Furthermore, our [text removed for publication] EVD catheters for
temporary relief of intracranial hypertension have reduced the rate of
brain infections from 7.6% to 0.9%.
Biomaterials-associated infection is a common complication of surgical
implant devices, regardless of the biomaterial used. These infections are
highly resistant to the immune system and to antimicrobials. In
hydrocephalus, where treatment is by insertion of a shunt or temporary
external ventricular drain (EVD), infections account for one-third of all
shunt-related mortality and worsen the overall prognosis. Despite
modifications in surgical technique, the incidence of cerebrospinal fluid
shunt infection remains unacceptably high at 5-15%, and in EVD this can
reach 25-30% of cases. Even when successfully treated, infections are
associated with reduced intelligence and cognition, increased risk of
seizures and psychomotor retardation.
In 1993, Professor Roger Bayston began a research programme in the
Biomaterials-Related Infection Group at the University of Nottingham to
address this problem. In researching appropriate antimicrobial
biomaterials for shunts, we discovered that individual infecting bacteria
attached to the biomaterial and developed highly adherent and resistant
biofilms. We showed that eradication of biofilm bacteria requires
prolonged exposure to local high antimicrobial concentrations and that
this needs to be sited at the interface of bacteria and implant polymer
. Since antimicrobial coatings do not give sufficient duration of
activity, we developed a novel process [text removed for publication] that
allowed devices to be impregnated, not just coated, with antimicrobials
post- manufacture. In this way, the antimicrobials remain evenly
distributed in the polymer matrix as molecules rather than drug particles,
giving more controlled release and improved mechanical properties.

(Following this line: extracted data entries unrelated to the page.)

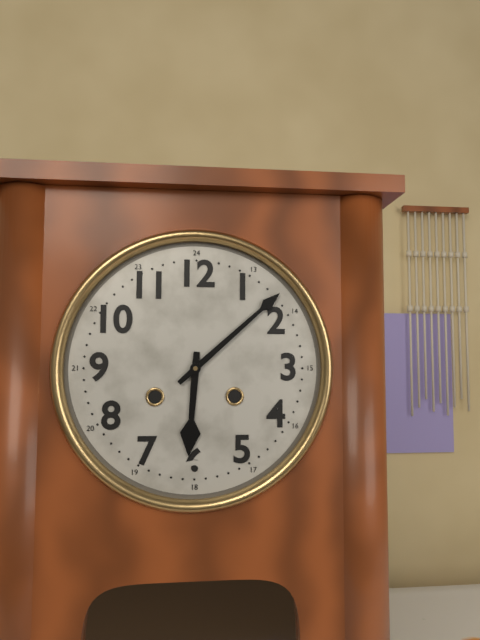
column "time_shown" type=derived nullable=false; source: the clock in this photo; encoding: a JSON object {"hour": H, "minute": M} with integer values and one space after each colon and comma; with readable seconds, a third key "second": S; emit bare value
{"hour": 6, "minute": 8}
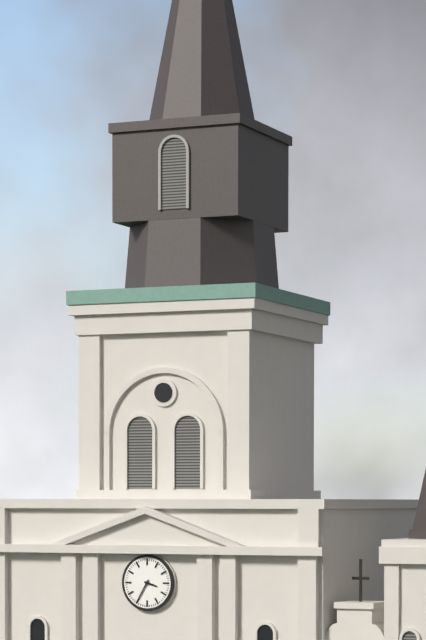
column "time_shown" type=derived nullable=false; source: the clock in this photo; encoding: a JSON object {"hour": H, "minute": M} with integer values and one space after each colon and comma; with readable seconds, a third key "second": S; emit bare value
{"hour": 3, "minute": 35}
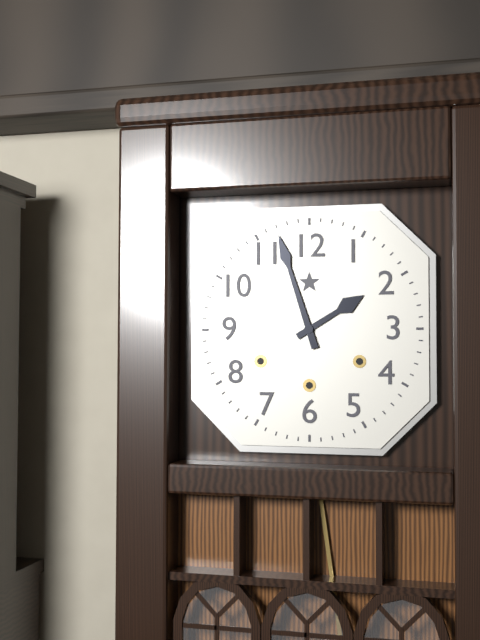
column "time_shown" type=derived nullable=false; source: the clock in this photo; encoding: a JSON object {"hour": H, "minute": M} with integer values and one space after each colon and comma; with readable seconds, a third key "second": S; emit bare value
{"hour": 1, "minute": 57}
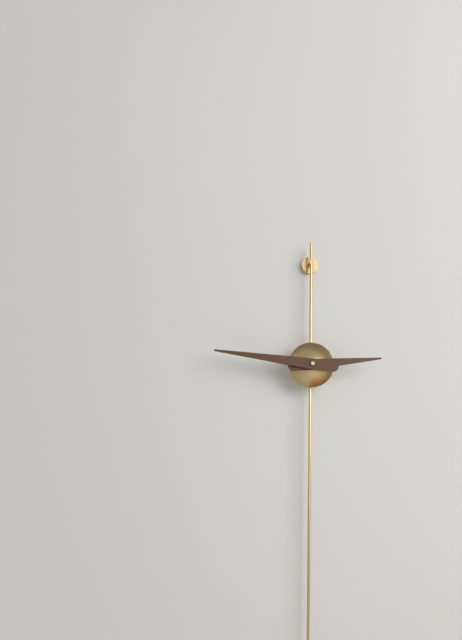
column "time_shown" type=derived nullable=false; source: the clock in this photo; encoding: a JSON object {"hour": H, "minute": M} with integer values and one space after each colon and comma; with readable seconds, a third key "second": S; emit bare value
{"hour": 2, "minute": 46}
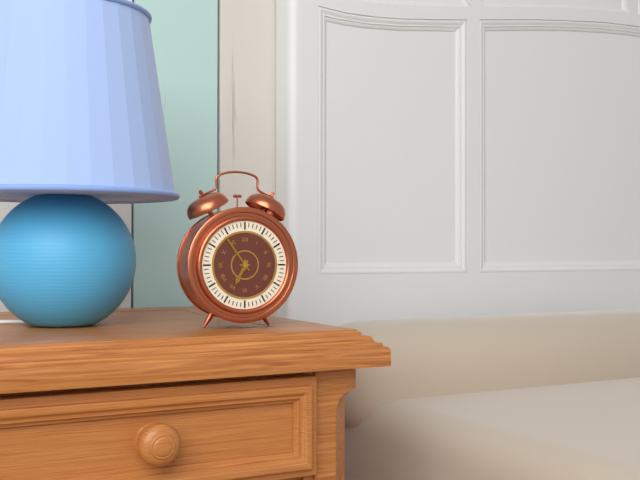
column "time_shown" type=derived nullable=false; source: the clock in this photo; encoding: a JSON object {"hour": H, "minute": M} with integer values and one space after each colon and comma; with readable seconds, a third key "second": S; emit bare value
{"hour": 6, "minute": 54}
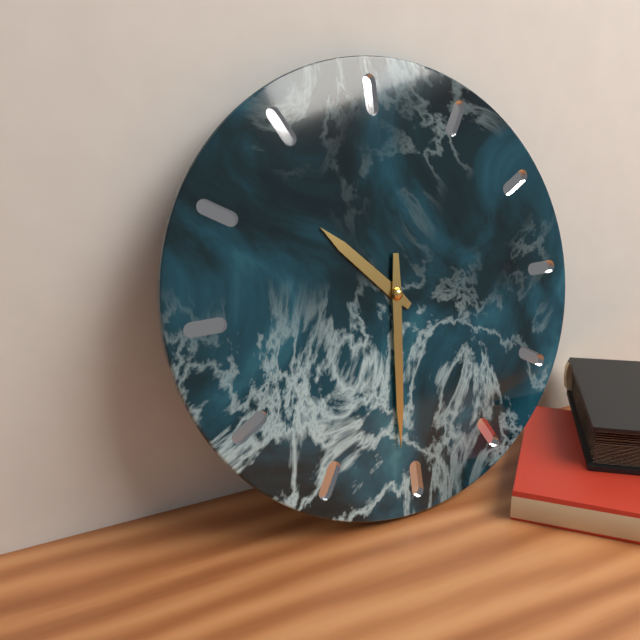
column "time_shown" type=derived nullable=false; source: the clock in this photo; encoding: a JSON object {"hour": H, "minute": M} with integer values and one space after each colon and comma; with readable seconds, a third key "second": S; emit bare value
{"hour": 10, "minute": 31}
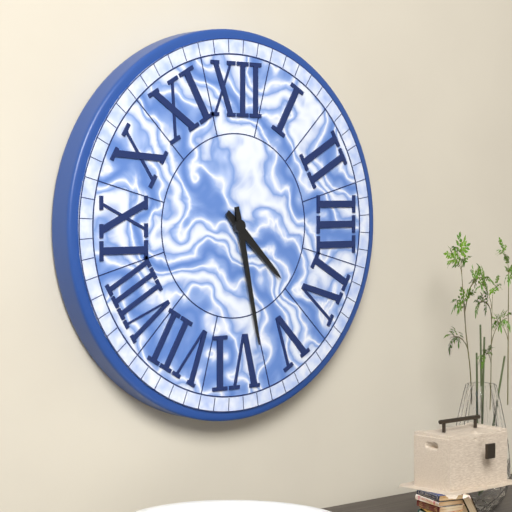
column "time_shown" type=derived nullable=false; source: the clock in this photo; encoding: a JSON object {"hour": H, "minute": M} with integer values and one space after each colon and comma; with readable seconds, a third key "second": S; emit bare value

Crucially, we designed the process to enable the molecules to migrate
freely through the crosslinked polymer, thus repeatedly replenishing the
surface layer. The manufacturing process permitted antimicrobial devices
to withstand sterilisation by autoclaving or ethylene oxide. The patented
technology has been commercialised only by the University of Nottingham
and is unique . Studies of the mode of action of the antimicrobial
biomaterial showed that bacteria attached to the polymer and were then
killed. But approximately 48hrs were needed to kill all the bacteria and
antimicrobial coatings are rapidly depleted by fluid flow before this
time-point, hence explaining the failure of these coatings. The
bactericidal activity of the [text removed for publication] shunt was
found to last for 50 days using rifampicin and clindamycin, compared with
three days for existing technologies. This was sufficient to avoid
infection in the crucial first month after shunt implant in hydrocephalus
patients. Safety studies were carried out  and commercialisation of the
shunt by [text removed for publication] has led to clinical evaluation and
use (see Section 4).
The process was further adapted to cover EVD and peritoneal dialysis
catheters with a long period of infection risk and with a need for broader
spectrum antimicrobial activity (4,5). In both cases, where biofilm growth
occurs both in the lumen and down the outside, 80-100 days effectiveness
against a range of pathogens, including Staphylococcus epidermidis,
MRSA, anaerobes and multi-drug-resistant Gram negative bacteria such as
ESBL E coli and Acinetobacter, was achieved. These modifications
were patent protected . Our recently developed long-term urinary
catheter (Fisher, Ashraf and Bayston, in preparation) is also active for
three months against these pathogens, as well as against Proteus
mirabilis, known as the scourge of catheterised spinal injuries
References to the research
1. Bayston R, Ashraf W, Bhundia C. Mode of
action of an antimicrobial biomaterial for use in hydrocephalus shunts.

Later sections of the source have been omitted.